By Terri Schlichenmeyer
When you’ve broken the law a time or two, the last person you want to see is a police officer. You’d want to stay far, far away from anyone with a badge, but then again…. you’re not Maverick Miles Nehemiah, and in the new book “The Confidence Chronicles” by Sgt. Cheryl Dorsey, you’ll see why Nehemiah spoke to a cop, and happily.
Adopted at birth and raised on a 500-acre Texas ranch, Maverick Miles Nehemiah was given a number of chores to teach him responsibility and he was held to generally higher standards otherwise, but he mostly “made sure that he was not in a situation… where [his father] or other adults had to tell him what to do.”
This gave Nehemiah time to think, and he was already thinking about easy money.
When he was a teen, his parents uprooted his life and moved the family to Atlanta, to “an enclave of some of the most prominent and influential Black people” around. Still, Nehemiah struggled for awhile to make friends and fit in. By the time he was old enough to join his high school’s ROTC, he’d settled in and grown into a fine young man with what Dorsey calls “CONfidence.”
Nehemiah could spot bull, and he knew it well.
While he was growing up, his father had given Nehemiah a number of U.S. Savings Bonds, and “the Colonel” made sure his son understood how they worked, how they matured with interest, and where that money came from. And so Nehemiah began to work a process that took time and an incredible amount of patience: he befriended a printer, learned how to print and gained access to the machines to do it. He researched, and discovered where to get the right kind of ink and the paper he needed for authenticity. He purchased the right kind of printing plates. He hired six white people to work as his “team,” taught them what he wanted them to do and how to act, and sent them to the very last place where any forger would go with fake Treasury paper: straight to the closest banks they could find…

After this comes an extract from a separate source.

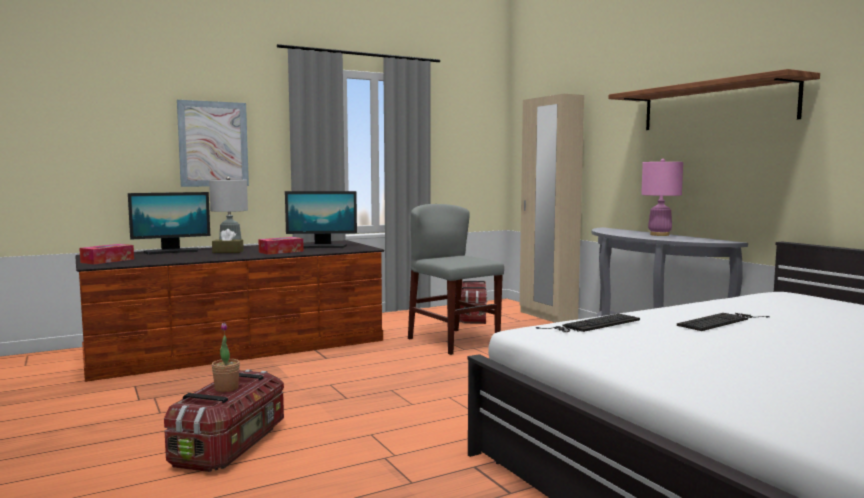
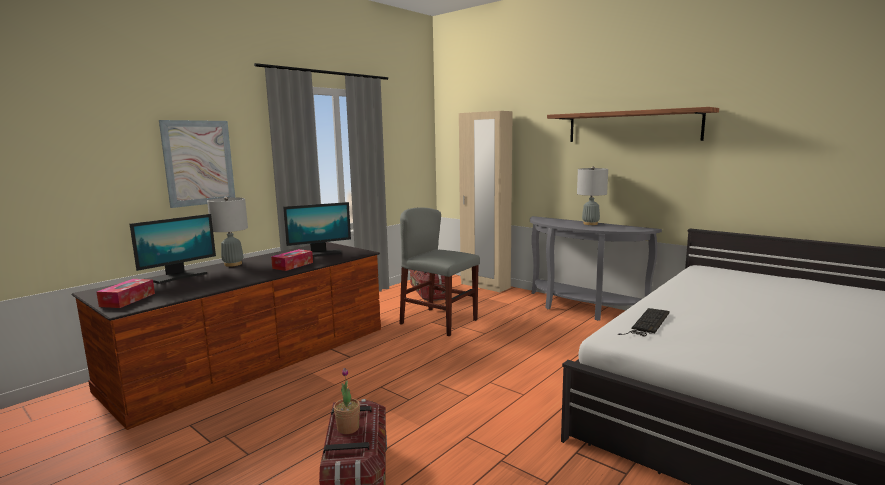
camera: 20 degrees left, 5 degrees up
(228, 252) = (239, 270): brown tissue box -> none
(659, 235) = (590, 224): pink table lamp -> grey table lamp
(720, 321) = (716, 306): keyboard -> none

One cannot accuse author and retired LAPD Sgt. Cheryl Dorsey of not liking her subject; she’s very enthusiastic in her appreciation of Nehemiah and his tale, and in “The Confidence Chronicles,” she makes sure readers are, too.
One might wonder why, however, a successful criminal would spill his secrets as thoroughly as you’ll get in this book. The reason is that Nehemiah did his time in prison, his crimes changed the laws, and he’s been released for years. Dorsey says that he felt that enough time had passed that he could tell, and readers will be glad he did.
This is a quick book to read, and full of surprises. If true-crime is what you want, “The Confidence Chronicles” is what you need.